> [Work instruction]: Please reproduce the listing below exactly, leaving out every picture.

> [The data]:
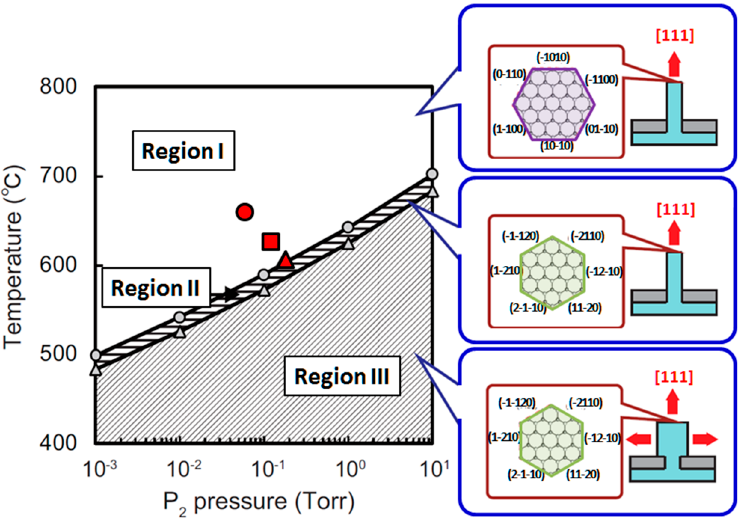
Figure 35. Phase diagram for growth modes of InP NWs as functions of temperature and pressure. Red circle, square, and triangle represent the experimental growth conditions for the high temperature and low V/III ratio, the intermediate temperature and V/III ratio, and the low temperature and high V/III ratio, respectively [90,91].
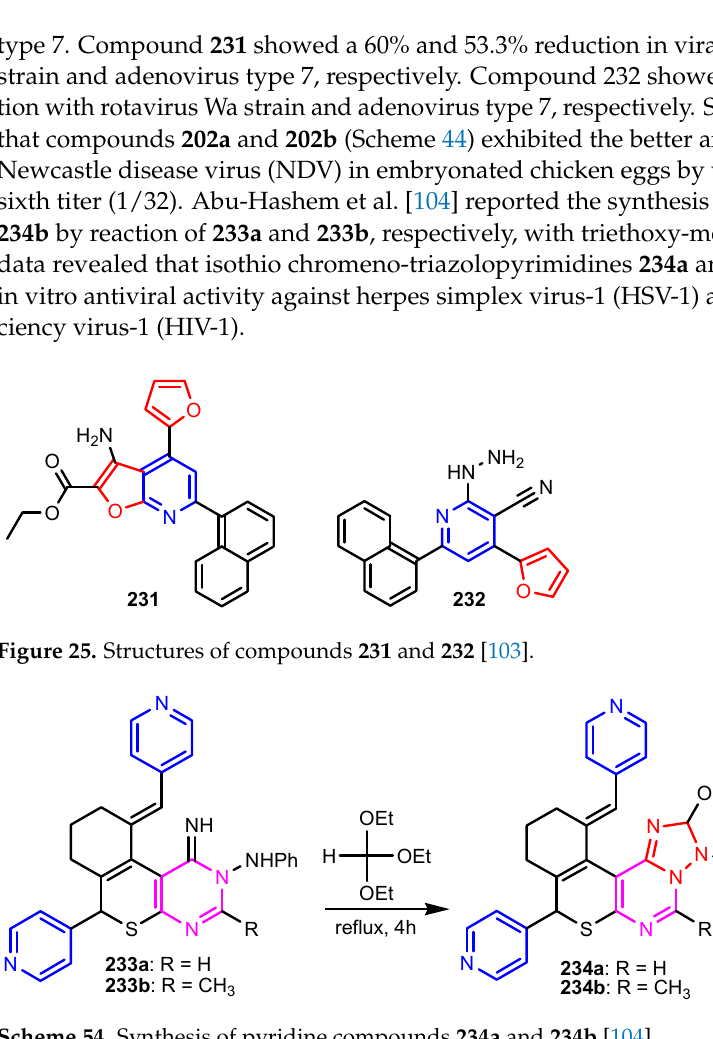
Scheme 54. Synthesis of pyridine compounds 234a and 234b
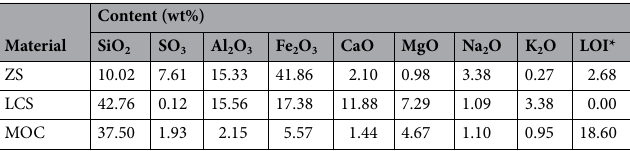
Table 2. Chemical composition of test materials. *Loss on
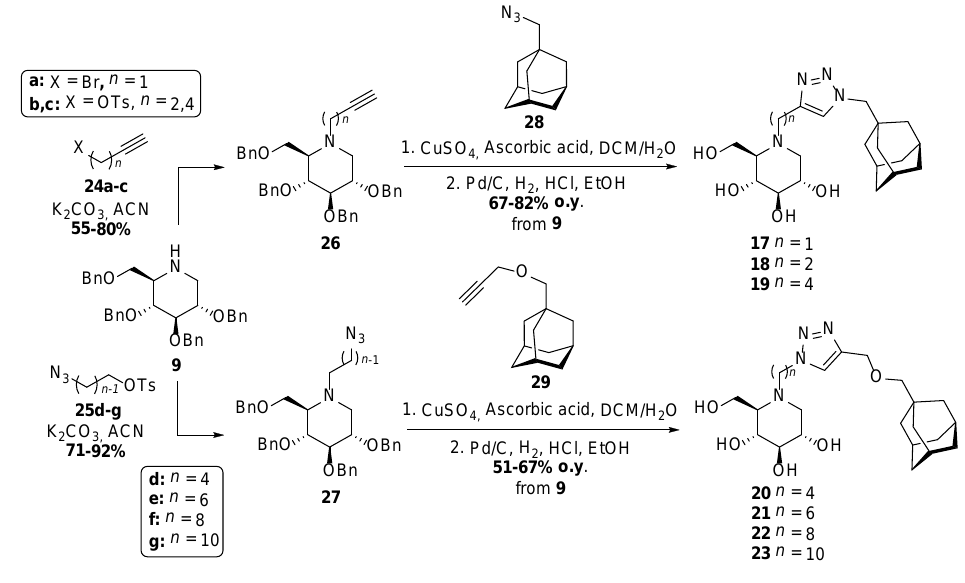
Scheme 3. Synthesis of DNJ-adamantane conjugates [98].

> [Solution for this task]:
Figure 35. Phase diagram for growth modes of InP NWs as functions of temperature and pressure. Red circle, square, and triangle represent the experimental growth conditions for the high temperature and low V/III ratio, the intermediate temperature and V/III ratio, and the low temperature and high V/III ratio, respectively [90,91].
Scheme 54. Synthesis of pyridine compounds 234a and 234b
Table 2. Chemical composition of test materials. *Loss on
Scheme 3. Synthesis of DNJ-adamantane conjugates [98].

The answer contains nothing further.